2. Remove authorized users. If your spouse is an “authorized user” on any of your credit card accounts, remove your spouse from those accounts immediately. By tackling this issue in the beginning, you’re reducing the risk of your spouse going out and charging any unauthorized debts that you’d be ultimately accountable for. Also, revoke your spouse’s authorization by sending a certified letter to the credit card company explaining your divorce and your intentions.

3. Keep track of open accounts. If any joint accounts end up surviving the divorce, contact the creditor and have them mail monthly statements to your work, P.O. Box, or home address. Pay close attention to these accounts that your former spouse is paying and if a payment is missed, take action immediately to ensure your credit isn’t negatively affected.

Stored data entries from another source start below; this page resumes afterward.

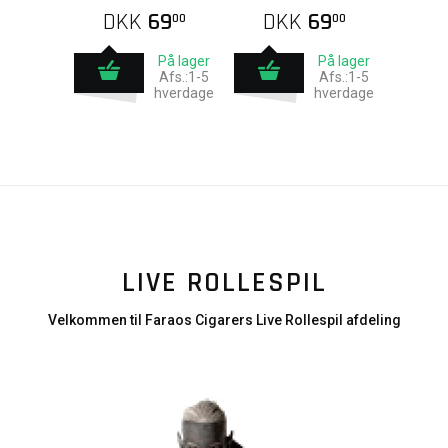
DKK
69
DKK
69
00
00
På lager
På lager
Afs.:1-5
Afs.:1-5
hverdage
hverdage
LIVE ROLLESPIL
Velkommen til Faraos Cigarers Live Rollespil afdeling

4. Reconsider keeping the house. Often, spouses act like the marital residence is some kind of “prized possession” in the divorce when it’s anything but. Even if you’ve raised your children in the home and built many fond memories, it doesn’t mean you should keep the house. If you have loads of equity and you can easily afford the mortgage, it may make sense to fight for the house, but in today’s real estate market, that’s more the exception than the norm. Newly-divorced individuals are often cash-strapped and can’t afford to take on big housing expenses. Before fighting for the house, make sure it’s more of an asset than a liability. It may be better to sell the house, split the proceeds and go your separate ways.

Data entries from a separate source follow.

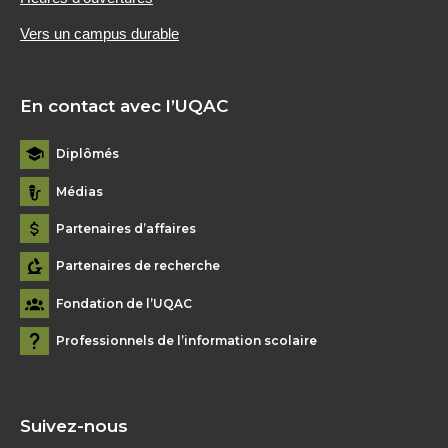
Vers un campus durable
En contact avec l’UQAC
Diplômés
Médias
Partenaires d’affaires
Partenaires de recherche
Fondation de l’UQAC
Professionnels de l’information scolaire
Suivez-nous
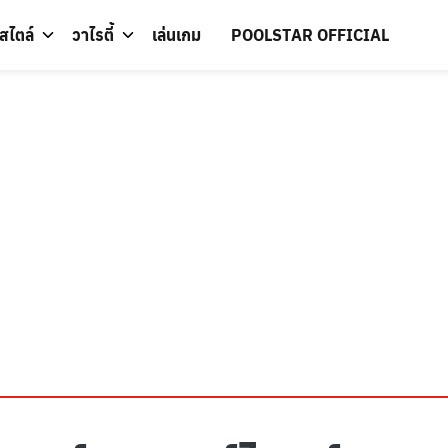
์สไตล์
วาไรตี้
เล่นเกม
POOLSTAR OFFICIAL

In closing, we want to mention the benefit of freezing your credit files. If your spouse has already proven to you that he or she is vengeful by intentionally using your Social Security number to open credit card accounts in your name, you can place a fraud alert on your accounts. By freezing your credit files, your spouse can be blocked from using your identifying information to ruin your credit and rack up new debt in your name.